# REQUIRED ACTIONS
(1) In the Morley College text, rewrite the part that opens with the words containing "Gustav Holst was" and closes with "Westminster Bridge Road.", changing "Gustav Holst" to "Holst".
(2) List every artist whose murals the Morley College text says decorated the college building completed in 1958.

# PASSAGE SHOWN
Morley College is located in the Waterloo District of London, on the South Bank, close to the city's arts centre. Its buildings occupy sites on either side of the boundary between the London boroughs of Southwark and Lambeth.
In the early 1880s, philanthropist Emma Cons and her supporters took over the Royal Victoria Hall, (the "Old Vic") a boozy, rowdy home of melodrama, and turned it into the Royal Victoria Coffee and Music Hall to provide inexpensive entertainment "purged of innuendo in word and action". The programme included music-hall turns with opera recitals, temperance meetings, and, from 1882, lectures every Tuesday by eminent scientists.
Local enthusiasm for these "penny lectures" and success in attracting substantial philanthropic funding, led in 1889 to the opening of Morley Memorial College for Working Men and Women. The College was founded by an endowment from Samuel Morley, MP for Nottingham and later Bristol. Samuel Morley is buried at Dr Watts' Walk, Abney Park Cemetery, in Stoke Newington, London.
The College was run separately from the Theatre, but held its classes and student meetings back-stage and in the theatre dressing rooms. The two split in the 1920s, when Emma's niece and successor Lilian Baylis raised funds to acquire a separate site nearby.
Around the same time as the founding of Morley College (c.1880s), concern for the education of working people led to the establishment of other institutions in south London such as the forerunner of the South London Gallery.
The original Victorian college building was extended by Sir Edward Maufe in 1937. The Victorian building was destroyed in the Blitz in 1940 but Maufe's 1930s extension survived. The remains of the Victorian building were cleared and a new college building designed by Charles Cowles-Voysey and Brandon Jones was completed in 1958 and opened by Queen Elizabeth, The Queen Mother. It was decorated by fabulous murals by Edward Bawden, John Piper and Martin Froy. A further bronze curtain-wall extension followed in 1973 designed by John Winter, and another in 1982 clad in corrugates Corten-steel, on the eastern side of King Edward's Walk.
Gustav Holst was Music Director at the college from 1907 to 1924 and its main music room is named after him.
Michael Tippett was director of music at Morley College from 1940 to 1951. His first connection with the College was as conductor of an orchestra of unemployed musicians, who gave the first performance of one of his best loved early works, the Concerto for Double String Orchestra.
Notable staff members
- Cornelius Cardew
- John Gardner (composer)
- Walter Goehr
- Gustav Holst
- Anthony Milner
- Amber Reeves
- Mátyás Seiber
- Michael Tippett
- Ralph Vaughan Williams
The Drama department began in the rehearsal rooms of the Old Vic Theatre. Classes continued to be held there as recently as 2004, although most drama classes are now held in the main building at Westminster Bridge Road.
The college was the scene of early experiments in Improv Theatre when Keith Johnstone brought his troupe from the Royal Court Theatre Studio (later to become the Theatre Machine) to demonstrate his ideas to his Contemporary Theatre class. (source "Impro" ISBN 0-413-46430-X)

Dataset items
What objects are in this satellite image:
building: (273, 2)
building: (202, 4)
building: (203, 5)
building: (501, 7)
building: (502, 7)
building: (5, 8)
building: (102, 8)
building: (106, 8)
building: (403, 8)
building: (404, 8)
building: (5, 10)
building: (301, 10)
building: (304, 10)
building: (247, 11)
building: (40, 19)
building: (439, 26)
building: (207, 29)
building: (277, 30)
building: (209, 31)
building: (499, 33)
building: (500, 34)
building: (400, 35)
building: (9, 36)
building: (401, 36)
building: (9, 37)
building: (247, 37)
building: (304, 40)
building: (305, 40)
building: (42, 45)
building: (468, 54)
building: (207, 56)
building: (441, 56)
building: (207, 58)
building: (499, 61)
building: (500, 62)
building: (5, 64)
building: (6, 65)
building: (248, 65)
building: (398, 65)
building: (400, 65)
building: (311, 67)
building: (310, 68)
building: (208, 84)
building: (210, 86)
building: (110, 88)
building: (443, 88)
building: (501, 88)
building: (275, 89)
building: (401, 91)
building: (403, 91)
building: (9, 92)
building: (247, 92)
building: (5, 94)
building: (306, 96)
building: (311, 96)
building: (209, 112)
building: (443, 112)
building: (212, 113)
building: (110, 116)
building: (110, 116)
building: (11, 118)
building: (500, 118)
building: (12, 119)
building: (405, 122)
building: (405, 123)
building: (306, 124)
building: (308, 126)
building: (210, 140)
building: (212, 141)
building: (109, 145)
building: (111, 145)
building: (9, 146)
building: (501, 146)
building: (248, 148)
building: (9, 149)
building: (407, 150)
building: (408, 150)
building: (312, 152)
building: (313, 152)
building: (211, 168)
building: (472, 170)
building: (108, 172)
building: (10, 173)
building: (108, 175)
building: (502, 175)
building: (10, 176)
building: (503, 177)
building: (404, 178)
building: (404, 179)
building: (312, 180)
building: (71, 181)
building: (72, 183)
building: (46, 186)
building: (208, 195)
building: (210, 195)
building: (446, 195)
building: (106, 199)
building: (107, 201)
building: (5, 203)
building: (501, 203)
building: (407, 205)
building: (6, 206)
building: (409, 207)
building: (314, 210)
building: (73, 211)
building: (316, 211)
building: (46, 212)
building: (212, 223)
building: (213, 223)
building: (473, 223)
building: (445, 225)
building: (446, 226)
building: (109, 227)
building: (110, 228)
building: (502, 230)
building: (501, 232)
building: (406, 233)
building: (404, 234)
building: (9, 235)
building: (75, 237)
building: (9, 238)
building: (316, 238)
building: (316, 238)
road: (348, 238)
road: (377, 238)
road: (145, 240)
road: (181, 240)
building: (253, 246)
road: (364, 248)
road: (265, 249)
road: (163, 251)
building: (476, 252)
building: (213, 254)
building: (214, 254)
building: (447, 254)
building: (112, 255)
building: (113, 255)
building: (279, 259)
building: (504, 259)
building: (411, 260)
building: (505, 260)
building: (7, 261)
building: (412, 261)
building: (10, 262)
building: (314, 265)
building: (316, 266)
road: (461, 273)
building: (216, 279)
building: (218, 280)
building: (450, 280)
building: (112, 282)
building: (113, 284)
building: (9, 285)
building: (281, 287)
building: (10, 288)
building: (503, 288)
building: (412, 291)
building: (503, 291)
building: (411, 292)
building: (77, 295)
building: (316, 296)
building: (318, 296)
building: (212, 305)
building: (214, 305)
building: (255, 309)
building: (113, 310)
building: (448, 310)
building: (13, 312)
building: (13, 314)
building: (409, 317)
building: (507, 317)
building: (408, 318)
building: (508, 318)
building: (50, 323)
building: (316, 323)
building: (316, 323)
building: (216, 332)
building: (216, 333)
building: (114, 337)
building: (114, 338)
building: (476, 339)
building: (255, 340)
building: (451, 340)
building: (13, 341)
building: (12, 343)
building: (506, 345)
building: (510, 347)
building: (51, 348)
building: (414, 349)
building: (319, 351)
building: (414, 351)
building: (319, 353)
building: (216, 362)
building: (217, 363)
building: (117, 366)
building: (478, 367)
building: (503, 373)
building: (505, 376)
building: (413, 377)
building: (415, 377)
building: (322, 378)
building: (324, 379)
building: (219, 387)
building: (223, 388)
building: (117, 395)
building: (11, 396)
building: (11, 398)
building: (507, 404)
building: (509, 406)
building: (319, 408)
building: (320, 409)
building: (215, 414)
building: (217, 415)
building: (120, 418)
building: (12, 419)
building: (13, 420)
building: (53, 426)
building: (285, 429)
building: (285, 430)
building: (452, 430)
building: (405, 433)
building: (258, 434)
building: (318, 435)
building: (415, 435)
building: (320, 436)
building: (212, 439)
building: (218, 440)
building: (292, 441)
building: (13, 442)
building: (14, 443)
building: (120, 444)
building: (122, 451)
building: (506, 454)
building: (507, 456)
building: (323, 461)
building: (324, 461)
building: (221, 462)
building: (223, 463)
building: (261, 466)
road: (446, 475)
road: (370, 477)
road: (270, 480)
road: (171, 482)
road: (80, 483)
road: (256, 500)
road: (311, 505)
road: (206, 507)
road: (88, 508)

# REPLIES
(1)
Holst was Music Director at the college from 1907 to 1924 and its main music room is named after him.
Michael Tippett was director of music at Morley College from 1940 to 1951. His first connection with the College was as conductor of an orchestra of unemployed musicians, who gave the first performance of one of his best loved early works, the Concerto for Double String Orchestra.
Notable staff members
- Cornelius Cardew
- John Gardner (composer)
- Walter Goehr
- Holst
- Anthony Milner
- Amber Reeves
- Mátyás Seiber
- Michael Tippett
- Ralph Vaughan Williams
The Drama department began in the rehearsal rooms of the Old Vic Theatre. Classes continued to be held there as recently as 2004, although most drama classes are now held in the main building at Westminster Bridge Road.

(2) Edward Bawden, John Piper, Martin Froy